Don't Get hung Up on One or Two Bushel Differences
Even in replicated trials it's virtually the same.

If you're looking through yield trial books or looking at plot results form strip trial, remember that data that's not replicated in some way, either repeated several times at one location or repeated in the exact same design at several locations, you're just looking at numbers, not data. The trend may seem interesting, but there's no way to know that if the same trial was run again, the same results could be expected.

Likewise, even in replicated trials, if the yields of two treatments aren't significantly different, even if one is a couple bushels better than the other, you have to assume that there is no difference between them.
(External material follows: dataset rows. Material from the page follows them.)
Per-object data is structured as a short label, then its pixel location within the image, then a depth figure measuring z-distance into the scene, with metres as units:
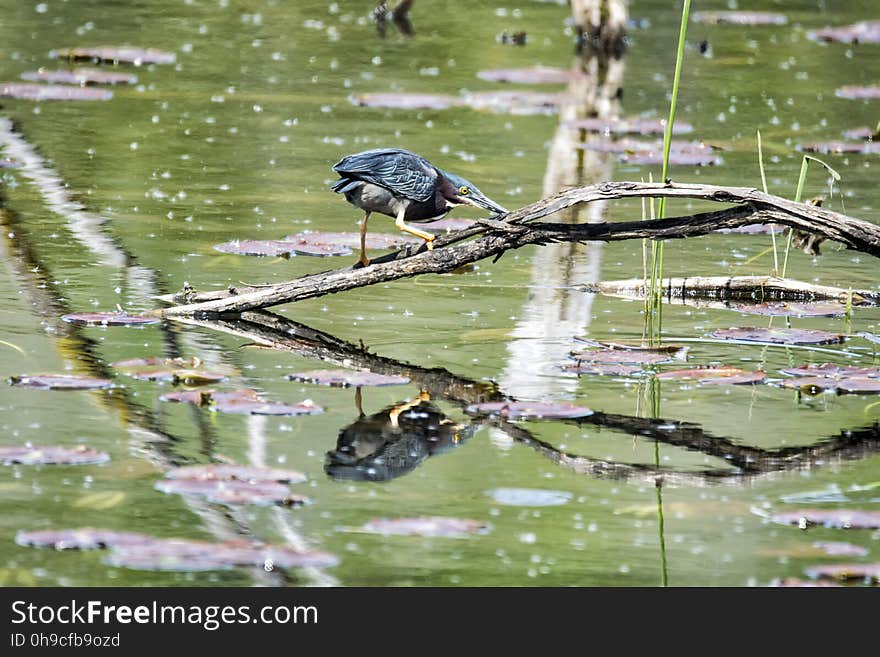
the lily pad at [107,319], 15.83
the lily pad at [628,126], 28.45
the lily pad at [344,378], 13.94
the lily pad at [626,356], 14.80
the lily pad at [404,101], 29.87
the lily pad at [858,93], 32.44
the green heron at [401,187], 15.30
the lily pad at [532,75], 34.34
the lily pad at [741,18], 44.28
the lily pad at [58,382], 13.48
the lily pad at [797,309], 17.00
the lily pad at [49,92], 29.45
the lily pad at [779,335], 15.72
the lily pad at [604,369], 14.55
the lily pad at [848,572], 10.46
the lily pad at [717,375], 14.33
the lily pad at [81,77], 31.34
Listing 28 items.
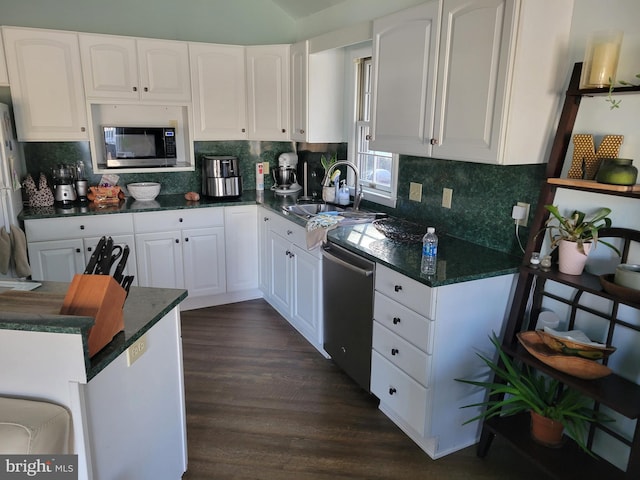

You could run the same trial again and the winner could be reversed by the same amount.

One to two bushels difference per acre even in a replicated trial where the two aren't significantly different is basically saying they're the same, notes Bob Nielsen, Purdue University corn specialist. The fact that one out yielded the other and is listed above the other may plant a seed in your head that it is better, but science says otherwise.

Scientists live by what's called LSD, or least significant difference. If you run a replicated experiment and hybrid A yields 196 bushels per acre and hybrid B yields 200 bushels per acre, but it takes 5 bushels spread to make it significantly different, than for all practical purposes both are considered the same.

Four bushels may seem like quite a bit, but in an experiment where there are many variables, including soil type and human error, and perhaps weather differences in bigger plots, plus PH and soil fertility variations, that much difference could happen by chance, Nielsen says.

Suppose the yields are 194 and 200, at a 5 bushels spread to make it significantly different. Now you can say that hybrid A is not as good as hybrid B. If you were at the 0.10 LSD level, that means you would be 90% sure that there was a real difference between the two hybrids or treatments, and that it was not due just to chance.

So as you look at yield results this fall, either for hybrids or agronomic practices, keep in mid that even if one out yields the other, it's whether it's significantly different or not that matters.